Sure. Yes. In terms of the yield enhancement this quarter -- and it's often the case, but particularly this quarter, it was -- it's primarily Canada and Europe. And within Europe, it was mostly the U.K. I don't have the exact split, but it would have been maybe 60%, 2/3 Canada and then the rest in the U.K. or in Europe, primarily in the U.K. So that gives you a rough idea. And that's -- you would often see Canada and Europe being the main drivers on yield enhancement.
Okay. Got it. So the USD 59 million isn't really reflective of the yield enhancement component there. Is that fair?
No. There's -- I think there's very little in yield enhancement. They would have had some gains, I think, on some asset upgrades who wouldn't be in the yield enhancement -- I don't recall there being much of anything on yield enhancement in the U.K. -- sorry, in the U.S. this period. And just the nature of the liabilities there, there's not that much scope for yield enhancement.
Our next question comes from Mario Mendonca of TD Securities.
Paul, this might be most appropriate for you. It relates to Putnam and how Putnam fits into the overall strategy of Great-West Life. What would be helpful to understand is if Putnam is really just a standalone business within Great-West Life or if it has any direct tie-ins or it's integrated in some way into the strategic imperative across the organization, either, let's say, Empower or Personal Capital. So how would you characterize Putnam, standalone or integrated?
I would characterize Putnam as a strong partner with our other businesses around the globe. Putnam has some very strong performing capabilities, and we benefit from those on sell-through in our wealth management offerings. But you wouldn't position it as proprietary because it's separately branded, and Putnam competes with those strong offerings into those various channels. So Empower would benefit from that. Our European operations and our Canadian operations have some strong Putnam mandates that are -- we benefit from the performance and the flows there. So I would characterize it as a strong partner.
Sort of a related question then. From an expense perspective, does Putnam absorb some of the expenses of the overall organization. What I mean by this is if Putnam were not part of the overall Great-West Life business, would expenses throughout the organization necessarily have to increase? That's something we can -- you can think about?
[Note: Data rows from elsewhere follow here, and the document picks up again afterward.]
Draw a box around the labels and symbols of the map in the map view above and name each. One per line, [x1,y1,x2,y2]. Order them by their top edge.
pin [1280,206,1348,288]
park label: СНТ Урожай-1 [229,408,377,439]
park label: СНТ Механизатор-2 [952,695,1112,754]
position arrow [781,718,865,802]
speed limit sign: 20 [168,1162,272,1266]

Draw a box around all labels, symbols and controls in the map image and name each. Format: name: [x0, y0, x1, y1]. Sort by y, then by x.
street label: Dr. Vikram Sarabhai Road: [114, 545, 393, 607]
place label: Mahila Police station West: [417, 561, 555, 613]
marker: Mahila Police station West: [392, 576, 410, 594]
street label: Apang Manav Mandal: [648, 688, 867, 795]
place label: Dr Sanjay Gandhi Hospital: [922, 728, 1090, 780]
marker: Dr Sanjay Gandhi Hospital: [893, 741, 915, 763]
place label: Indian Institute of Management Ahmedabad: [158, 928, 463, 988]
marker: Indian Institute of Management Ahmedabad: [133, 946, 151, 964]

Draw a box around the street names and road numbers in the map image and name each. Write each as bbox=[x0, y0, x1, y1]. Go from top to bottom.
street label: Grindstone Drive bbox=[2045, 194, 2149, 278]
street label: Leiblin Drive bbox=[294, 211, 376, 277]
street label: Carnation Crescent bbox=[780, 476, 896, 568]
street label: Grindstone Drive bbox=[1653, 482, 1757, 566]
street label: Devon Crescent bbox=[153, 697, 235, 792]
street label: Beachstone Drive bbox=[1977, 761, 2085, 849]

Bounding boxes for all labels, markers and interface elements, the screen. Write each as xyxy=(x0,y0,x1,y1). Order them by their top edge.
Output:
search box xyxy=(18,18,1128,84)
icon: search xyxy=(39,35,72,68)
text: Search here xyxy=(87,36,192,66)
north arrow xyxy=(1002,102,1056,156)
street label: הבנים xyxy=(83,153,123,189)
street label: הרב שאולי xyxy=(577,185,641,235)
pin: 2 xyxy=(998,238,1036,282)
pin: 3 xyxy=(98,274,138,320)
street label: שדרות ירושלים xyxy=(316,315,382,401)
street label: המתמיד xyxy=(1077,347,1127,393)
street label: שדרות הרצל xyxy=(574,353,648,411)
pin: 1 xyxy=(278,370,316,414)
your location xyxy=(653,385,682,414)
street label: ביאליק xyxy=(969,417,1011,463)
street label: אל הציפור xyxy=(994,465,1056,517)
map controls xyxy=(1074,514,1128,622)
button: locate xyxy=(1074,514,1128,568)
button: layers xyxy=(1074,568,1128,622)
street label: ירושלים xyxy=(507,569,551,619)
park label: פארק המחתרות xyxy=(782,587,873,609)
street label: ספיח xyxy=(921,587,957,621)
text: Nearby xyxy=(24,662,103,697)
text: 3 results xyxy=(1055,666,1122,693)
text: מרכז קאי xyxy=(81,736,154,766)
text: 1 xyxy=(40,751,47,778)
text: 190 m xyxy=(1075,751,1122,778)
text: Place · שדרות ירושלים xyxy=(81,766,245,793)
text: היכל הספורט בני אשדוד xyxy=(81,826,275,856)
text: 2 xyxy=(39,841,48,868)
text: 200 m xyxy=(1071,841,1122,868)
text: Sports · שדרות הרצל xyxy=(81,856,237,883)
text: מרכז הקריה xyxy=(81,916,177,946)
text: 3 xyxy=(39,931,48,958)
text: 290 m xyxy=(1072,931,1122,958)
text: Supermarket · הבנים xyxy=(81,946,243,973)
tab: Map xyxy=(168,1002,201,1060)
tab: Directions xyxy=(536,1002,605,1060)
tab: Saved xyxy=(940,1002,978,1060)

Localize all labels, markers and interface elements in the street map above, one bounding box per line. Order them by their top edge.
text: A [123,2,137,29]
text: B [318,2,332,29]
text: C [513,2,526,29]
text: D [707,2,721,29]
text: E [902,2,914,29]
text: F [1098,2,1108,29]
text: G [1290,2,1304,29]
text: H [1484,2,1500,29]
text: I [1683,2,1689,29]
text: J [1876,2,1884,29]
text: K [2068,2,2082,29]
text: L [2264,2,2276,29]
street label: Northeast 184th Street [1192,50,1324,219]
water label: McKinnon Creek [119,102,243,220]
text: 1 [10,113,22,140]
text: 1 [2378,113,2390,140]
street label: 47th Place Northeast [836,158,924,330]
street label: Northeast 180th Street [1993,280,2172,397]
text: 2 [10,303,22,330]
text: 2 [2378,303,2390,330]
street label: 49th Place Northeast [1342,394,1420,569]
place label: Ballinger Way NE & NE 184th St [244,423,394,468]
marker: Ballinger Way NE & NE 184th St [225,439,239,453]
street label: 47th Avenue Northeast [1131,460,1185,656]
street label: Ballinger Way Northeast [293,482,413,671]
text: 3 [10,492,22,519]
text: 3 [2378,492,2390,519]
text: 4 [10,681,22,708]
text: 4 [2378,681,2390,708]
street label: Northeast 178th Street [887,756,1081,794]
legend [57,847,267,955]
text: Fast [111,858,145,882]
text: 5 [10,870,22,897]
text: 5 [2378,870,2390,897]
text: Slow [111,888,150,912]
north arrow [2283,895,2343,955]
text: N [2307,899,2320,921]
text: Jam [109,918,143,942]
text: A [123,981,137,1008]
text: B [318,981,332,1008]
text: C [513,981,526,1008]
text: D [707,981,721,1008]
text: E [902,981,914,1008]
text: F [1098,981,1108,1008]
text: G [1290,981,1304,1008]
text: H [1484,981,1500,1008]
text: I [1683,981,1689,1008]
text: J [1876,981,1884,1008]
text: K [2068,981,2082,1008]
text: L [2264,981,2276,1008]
Yes. I -- anytime, if it was not part -- I guess there could always be that sort of an impact, but I don't tend to look at it in that way. I look at Putnam as a strong performing asset manager for their clients, for Putnam clients. I see it as having some capabilities that we have sell-through opportunities across the group. And I also see it as a business that has potential to be scaled. We're seeing some organic benefits there, but also potential to be scaled as if we could look at some transactions to scale it up where we could unlock value. And that is kind of the -- that's the strategy we're on, and we remain on strategy. So I don't tend to think of it in the terms that you're outlining.
This concludes the question-and-answer session. I would like to turn the conference back over to Mr. Mahon for any closing remarks.
Thank you very much, Ariel. Well, listen, I'd like to thank everyone for attending our Q2 call. Feel free to reach out to our IR team if you have any follow-up questions. And I hope everyone can take some time to enjoy the summer in a safe and -- safe way with your families. And we look forward to connecting with you in Q3 for our call in November. Take care.
This concludes today's conference call. You may disconnect your lines. Thank you for participating and have a pleasant day.